But in this case one may ask this question: is it possible to meaningfully say something on Divine Being? The question has often been raised, in theological as well as philosophical discourses. In philosophy, it becomes this: is it possible to have logos about the Logos? Is it possible to ever understand the deep structure of reality? Is it possible to ever reach understanding of God?I think that the mystery of the Trinity, the paradox of three persons of one nature, co-substantial, requires of us to give up scientific knowledge (to give up the ego) and to replace it with tasting in faith and love. What I suggest here is a difference between knowing as observers and knowing as participants. The observers contemplate their object of study and give more or less complete definitions of it. The participants cannot distinguish themselves from the object of study because there is no such object to begin with, but rather only relation in communion. Consider this example: if we were to claim that our role is to understand the Trinity and thus offer definitions of what nature and personhood are and how these definitions can be applicable to the three divine persons, then we place ourselves in the positions of researchers who, witnessing the song of birds, describe the various sounds they make, the sequence of the sounds, the movements, the relations between them, but are never able to sing with them. The birds themselves do not “understand” the Song—they are in the middle of it; they are living it. They have it in their hearts. The birds’ song is not their Song, but it is the Song that is sung in them on different voices. The Song takes place in their midst only when they are coming together with their own voices (“Where two or three are gathered together in my name, there am I in the midst of them”). But one can see here that the Song is both the beginning, the source of their singing, and also the end. The Song is that which nourishes them and that which is expressed in their communion. The Song is that which lives each one of them—the Lord in their hearts. At that moment, the personal logos is nothing else than the glorification of the Logos, its joyful expression. Orthodox theology aims precisely to this: to glorify the Trinity in the union between the “knower” and Divine Being.

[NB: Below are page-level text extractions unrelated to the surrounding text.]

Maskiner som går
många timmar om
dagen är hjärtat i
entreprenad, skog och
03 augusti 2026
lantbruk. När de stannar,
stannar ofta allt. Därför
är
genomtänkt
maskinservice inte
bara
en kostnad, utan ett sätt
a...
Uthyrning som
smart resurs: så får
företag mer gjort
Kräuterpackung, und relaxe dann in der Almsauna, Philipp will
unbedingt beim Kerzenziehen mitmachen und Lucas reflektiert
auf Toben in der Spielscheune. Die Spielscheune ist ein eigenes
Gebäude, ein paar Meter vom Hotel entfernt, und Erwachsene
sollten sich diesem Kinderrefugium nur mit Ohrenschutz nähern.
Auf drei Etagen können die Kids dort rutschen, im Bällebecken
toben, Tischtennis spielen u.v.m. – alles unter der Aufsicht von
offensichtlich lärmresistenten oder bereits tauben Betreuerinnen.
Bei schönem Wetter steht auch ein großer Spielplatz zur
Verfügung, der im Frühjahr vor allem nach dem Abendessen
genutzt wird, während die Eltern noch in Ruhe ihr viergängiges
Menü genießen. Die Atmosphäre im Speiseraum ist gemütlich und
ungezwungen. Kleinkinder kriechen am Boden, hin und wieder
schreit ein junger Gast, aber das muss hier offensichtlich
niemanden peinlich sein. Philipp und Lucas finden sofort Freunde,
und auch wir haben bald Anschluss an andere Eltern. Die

There are then two different joys and two different kinds of knowledge. The first one is scientific and it implies description. The biologists may come to describe the song of the birds. They rejoice in the beauty of their singing together, but this rejoicing is aesthetical. The second one is participative and it implies communion. It no longer describes, but it lives the beauty of the song.

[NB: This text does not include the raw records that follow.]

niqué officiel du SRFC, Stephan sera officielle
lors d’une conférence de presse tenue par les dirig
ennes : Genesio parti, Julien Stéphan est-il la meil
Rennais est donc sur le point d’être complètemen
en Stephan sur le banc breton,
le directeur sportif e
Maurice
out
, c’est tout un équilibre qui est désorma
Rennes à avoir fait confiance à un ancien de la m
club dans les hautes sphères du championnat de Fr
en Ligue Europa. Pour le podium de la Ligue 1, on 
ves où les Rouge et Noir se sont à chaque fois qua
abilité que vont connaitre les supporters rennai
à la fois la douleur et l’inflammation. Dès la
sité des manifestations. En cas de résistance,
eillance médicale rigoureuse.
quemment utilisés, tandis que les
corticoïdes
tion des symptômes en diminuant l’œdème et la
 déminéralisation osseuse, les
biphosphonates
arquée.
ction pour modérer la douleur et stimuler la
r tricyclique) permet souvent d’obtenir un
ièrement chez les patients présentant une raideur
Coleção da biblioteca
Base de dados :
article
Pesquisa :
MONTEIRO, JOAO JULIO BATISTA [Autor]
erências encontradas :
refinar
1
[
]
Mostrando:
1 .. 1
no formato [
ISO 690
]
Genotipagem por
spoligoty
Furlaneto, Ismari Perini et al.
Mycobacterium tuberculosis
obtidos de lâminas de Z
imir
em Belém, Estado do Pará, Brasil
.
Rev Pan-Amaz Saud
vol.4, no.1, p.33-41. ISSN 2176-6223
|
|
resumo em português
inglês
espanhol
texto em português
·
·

If Orthodox theology contemplates the Triune God, this contemplation cannot be done from the outside, but from the inside. This means that the contemplation of the Trinity is not analysis of it, but its glorification: the birds sing not their song, but rather the Logos of the universe. Vladimir Lossky says that Christian apophaticism transforms rational speculation into “a contemplation of the mystery of the Trinity” (The Mystical Theology of the Eastern Church 50). The negative way of apophatic knowledge cannot be, though, only this, a negative way. If it is understood as a method, apophaticism inscribes itself in a list of methods from which one may choose in one’s attempt to achieve knowledge. In some respect, apophatic knowledge stems precisely from a preference for a way of approaching knowledge. However, if it is to be Christian, apophaticism begins in love. Contemplation of the Holy Trinity stems from the thirst for being, if I may use Mircea Eliade’s phrase (The Sacred and the Profane 64). If we consider the example with the birds, contemplation of their Song stems from the thirst for this Song which awaits to be born in them.